Third Age is more like a cable shopping channel. The clichés that the Nerve.com-ers tweak for their ads ("Tall dork, handsome"; "plays well with Other"; "unrequited self-love") are the lingua franca of Third Age. The lack of quote marks is disturbing around such self-portraiture as "professional into fine dining ... looking to get the most out of life with a special someone ... easy on the eyes and seeking same." These men "want to share a zest for life." They are "a gentleman seeking a lady," "an average-looking male," and an "owner of co. Extreme romantic."
I try to parse this: "I consider myself a great guy seeking same in female": He wants a female who also considers him a great guy? He wants to be a great guy inside a female? Equally confusing is, "At 29 years old I am over 6 feet tall." And still growing? And what are you doing on the geezer site anyway, sonny? I was so desperate to engage that I briefly wished for enough fur to answer this individual: "HAIRY WOMEN are BEAUTIFUL; Very INTELLIGENT, INTERESTING, White Male, Seeks Female LifePartner/lover/friend, 20's to 50's; with at least HAIRY FOREARMS."
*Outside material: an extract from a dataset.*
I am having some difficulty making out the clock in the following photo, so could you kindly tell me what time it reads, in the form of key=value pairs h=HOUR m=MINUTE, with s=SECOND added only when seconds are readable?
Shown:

And these are the wordsmiths. The vast majority leave all the blanks blank and don't post pictures either. One guy's screen name was Brooklyn; the only information about him was "within 10 miles of Brooklyn." How borough-driven can a woman be, dude?
Why would someone, no, not someone, pretty much everyone on this site, take the trouble to join and not even try? I had paid my $20 (for a month; Nerve charges for each contact like a subway fare card). Frustration was making me mean, so I started flaming. To a businessman "seeking a well rounded, sensitive, intelligent, spiritual, educated female who will complement my unique profile," I kvetched, "What unique profile? You didn't even fill in any blanks." Another one had checked "Other" for "Body," so I wrote him, "What are you, a spirit?" After a few hours wading through prose worthy of a pharmaceutical ad, I went back and reinstated on Nerve, where I overreacted to basic literacy and humor by answering eight ads in a row; five in their 30s, three in their 40s.